Ice-assisted soft-landing deposition for van der Waals integration

TL;DR

This paper introduces an ice-assisted transfer method for van der Waals integration, enabling ultra-clean, damage-free contacts on 2D materials and perovskites, compatible with existing manufacturing processes.

Contribution

The authors develop a novel in situ ice buffer layer technique for van der Waals integration, improving interface quality and device performance in 2D electronics.

Findings

Achieved ultra-high on/off ratio of 10^10 in MoS2 transistors.

Demonstrated high mobility of 80 cm^2 V^-1 s^-1 in fabricated devices.

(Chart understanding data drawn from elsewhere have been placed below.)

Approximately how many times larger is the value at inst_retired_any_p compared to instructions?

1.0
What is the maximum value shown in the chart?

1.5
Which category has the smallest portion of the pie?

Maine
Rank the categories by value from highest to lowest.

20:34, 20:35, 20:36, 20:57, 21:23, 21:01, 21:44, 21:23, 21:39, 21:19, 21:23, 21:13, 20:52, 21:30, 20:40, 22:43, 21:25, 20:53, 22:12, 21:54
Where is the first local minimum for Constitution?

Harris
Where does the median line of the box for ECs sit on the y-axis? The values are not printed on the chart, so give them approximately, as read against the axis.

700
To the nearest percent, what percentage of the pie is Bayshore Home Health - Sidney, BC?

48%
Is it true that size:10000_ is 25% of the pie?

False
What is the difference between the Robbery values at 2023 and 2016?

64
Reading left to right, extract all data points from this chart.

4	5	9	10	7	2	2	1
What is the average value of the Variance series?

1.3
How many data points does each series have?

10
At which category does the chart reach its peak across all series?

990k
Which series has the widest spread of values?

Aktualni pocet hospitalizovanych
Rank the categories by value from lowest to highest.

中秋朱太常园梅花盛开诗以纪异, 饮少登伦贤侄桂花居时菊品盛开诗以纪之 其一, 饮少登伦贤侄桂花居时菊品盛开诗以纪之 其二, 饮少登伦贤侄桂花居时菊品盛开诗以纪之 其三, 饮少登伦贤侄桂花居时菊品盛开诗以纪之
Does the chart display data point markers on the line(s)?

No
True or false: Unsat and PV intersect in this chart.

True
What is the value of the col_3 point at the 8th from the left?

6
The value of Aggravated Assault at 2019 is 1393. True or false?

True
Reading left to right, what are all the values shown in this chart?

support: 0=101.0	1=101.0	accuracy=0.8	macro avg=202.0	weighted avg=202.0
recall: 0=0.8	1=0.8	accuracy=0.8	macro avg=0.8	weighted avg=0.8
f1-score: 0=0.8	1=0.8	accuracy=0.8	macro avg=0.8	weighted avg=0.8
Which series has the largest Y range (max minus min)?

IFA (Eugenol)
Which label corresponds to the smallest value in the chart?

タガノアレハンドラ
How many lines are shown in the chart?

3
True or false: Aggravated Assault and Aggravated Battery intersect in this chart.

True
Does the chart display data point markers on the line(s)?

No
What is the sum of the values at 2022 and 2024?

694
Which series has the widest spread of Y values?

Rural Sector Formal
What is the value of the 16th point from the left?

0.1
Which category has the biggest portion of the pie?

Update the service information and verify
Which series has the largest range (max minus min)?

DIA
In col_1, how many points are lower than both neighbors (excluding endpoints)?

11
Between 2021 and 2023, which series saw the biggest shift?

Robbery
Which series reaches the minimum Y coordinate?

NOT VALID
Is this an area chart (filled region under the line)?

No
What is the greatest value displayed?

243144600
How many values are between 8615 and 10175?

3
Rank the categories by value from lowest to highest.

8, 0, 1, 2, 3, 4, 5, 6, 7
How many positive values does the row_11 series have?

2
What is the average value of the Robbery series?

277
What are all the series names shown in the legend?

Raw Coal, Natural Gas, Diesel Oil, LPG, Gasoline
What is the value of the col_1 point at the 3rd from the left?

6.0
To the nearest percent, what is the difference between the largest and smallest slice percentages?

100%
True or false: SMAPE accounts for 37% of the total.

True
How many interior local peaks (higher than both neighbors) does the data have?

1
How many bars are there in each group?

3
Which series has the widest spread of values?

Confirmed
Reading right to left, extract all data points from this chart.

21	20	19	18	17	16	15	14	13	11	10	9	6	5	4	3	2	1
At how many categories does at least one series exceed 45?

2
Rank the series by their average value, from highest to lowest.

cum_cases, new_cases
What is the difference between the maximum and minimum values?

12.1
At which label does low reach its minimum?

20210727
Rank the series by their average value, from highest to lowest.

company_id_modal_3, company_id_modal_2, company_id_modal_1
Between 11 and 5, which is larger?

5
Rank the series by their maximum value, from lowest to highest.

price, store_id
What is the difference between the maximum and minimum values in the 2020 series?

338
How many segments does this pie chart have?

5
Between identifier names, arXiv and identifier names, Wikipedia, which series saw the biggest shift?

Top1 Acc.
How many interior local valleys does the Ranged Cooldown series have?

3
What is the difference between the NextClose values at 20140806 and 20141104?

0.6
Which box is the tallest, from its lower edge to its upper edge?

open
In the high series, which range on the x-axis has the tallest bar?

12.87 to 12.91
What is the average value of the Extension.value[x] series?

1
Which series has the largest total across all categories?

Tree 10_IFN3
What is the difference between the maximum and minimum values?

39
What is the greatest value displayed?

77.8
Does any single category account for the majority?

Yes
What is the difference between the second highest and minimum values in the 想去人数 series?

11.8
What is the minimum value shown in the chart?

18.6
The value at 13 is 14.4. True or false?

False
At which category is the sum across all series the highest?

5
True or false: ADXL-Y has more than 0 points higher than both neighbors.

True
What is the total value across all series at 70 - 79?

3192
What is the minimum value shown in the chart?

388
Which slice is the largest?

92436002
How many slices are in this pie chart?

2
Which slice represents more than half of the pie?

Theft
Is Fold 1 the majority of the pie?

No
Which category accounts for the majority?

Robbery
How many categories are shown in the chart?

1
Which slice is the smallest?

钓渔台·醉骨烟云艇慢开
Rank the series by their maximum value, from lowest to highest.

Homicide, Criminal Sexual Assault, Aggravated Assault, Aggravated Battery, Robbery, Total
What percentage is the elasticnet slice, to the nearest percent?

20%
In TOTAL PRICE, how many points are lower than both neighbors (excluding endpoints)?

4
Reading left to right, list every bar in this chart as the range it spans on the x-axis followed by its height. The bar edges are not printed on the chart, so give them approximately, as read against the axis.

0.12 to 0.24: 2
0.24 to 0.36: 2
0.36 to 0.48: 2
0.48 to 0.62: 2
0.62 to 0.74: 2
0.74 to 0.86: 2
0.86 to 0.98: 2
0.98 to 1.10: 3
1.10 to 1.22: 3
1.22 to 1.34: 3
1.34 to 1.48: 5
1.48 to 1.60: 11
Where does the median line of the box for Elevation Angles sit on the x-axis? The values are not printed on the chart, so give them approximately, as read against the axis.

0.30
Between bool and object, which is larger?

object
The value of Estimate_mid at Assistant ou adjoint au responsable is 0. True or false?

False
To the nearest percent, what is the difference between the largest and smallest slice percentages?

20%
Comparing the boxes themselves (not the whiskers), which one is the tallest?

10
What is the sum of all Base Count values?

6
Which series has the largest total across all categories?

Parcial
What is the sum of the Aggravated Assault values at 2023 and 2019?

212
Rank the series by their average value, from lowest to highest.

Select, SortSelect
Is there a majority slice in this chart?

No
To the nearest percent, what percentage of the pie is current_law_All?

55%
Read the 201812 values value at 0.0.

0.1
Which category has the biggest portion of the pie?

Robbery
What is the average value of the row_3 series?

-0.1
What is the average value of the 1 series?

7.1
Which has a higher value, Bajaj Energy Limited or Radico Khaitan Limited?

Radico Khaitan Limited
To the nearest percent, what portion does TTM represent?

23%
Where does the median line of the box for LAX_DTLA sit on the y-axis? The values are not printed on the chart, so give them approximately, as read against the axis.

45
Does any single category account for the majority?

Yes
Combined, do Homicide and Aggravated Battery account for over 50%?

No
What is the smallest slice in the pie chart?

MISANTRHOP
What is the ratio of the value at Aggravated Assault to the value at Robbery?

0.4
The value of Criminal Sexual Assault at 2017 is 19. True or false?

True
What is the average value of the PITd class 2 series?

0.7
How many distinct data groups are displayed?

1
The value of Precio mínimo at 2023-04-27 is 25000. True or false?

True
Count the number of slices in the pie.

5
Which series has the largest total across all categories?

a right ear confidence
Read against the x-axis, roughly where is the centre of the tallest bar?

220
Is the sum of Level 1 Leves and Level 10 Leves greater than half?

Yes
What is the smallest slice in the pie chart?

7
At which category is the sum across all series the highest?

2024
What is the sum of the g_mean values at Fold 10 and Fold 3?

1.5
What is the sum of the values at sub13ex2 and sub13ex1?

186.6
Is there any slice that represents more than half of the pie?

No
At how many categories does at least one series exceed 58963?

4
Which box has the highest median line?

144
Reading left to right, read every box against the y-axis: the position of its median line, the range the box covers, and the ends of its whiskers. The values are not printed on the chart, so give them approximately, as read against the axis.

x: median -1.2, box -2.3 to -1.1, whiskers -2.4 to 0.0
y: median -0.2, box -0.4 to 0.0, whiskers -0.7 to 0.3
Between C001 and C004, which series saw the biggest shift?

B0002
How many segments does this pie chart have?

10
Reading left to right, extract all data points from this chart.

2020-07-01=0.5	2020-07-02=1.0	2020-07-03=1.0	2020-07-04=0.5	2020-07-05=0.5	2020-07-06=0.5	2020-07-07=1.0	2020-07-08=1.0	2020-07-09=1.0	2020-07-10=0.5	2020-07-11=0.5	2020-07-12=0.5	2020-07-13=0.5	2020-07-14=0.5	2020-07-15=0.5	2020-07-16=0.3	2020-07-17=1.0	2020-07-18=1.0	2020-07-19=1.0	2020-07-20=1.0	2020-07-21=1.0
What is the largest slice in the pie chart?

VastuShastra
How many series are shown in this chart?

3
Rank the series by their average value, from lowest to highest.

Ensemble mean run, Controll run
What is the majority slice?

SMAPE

Enabled batch production of uniform MoS2 transistor arrays.

Abstract

Van der Waals integration enables the creation of electronic and optoelectronic devices with unprecedented performance and novel functionalities beyond the existing material limitations. However, it is typically realized using a physical pick-up-and-place process to minimize interfacial damages and is hardly integrated into conventional lithography and metallization procedures. Here we demonstrate a simple in situ transfer strategy for van der Waals integration, in which a thin film of amorphous water ice acts as a buffer layer to shield against the bombardment of energetic clusters during metallization. After ice sublimation, the deposited metal film can be gently and in situ placed onto underlying substrates, to form an atomically clean and damage-free metal-semiconductor interface. This strategy allows ultra-clean and non-destructive fabrication of high-quality contacts on monolayer MoS2, which is extremely beneficial to produce a high-performance 2D field-effect transistor with an ultra-high on/off ratio of 1010, mobility of 80 (cm2 V-1s-1), and also with reduced Fermi level pinning effect. We also demonstrate the batch production of CVD-grown MoS2 transistor arrays with uniform electrical characteristics. Such a gentle and ultra-clean fabrication approach has been further extended to materials with high reactivity, such as halide perovskites. Our method can be easily integrated with mature semiconductor manufacturing technology and may become a generic strategy for fabricating van der Waals contacted devices.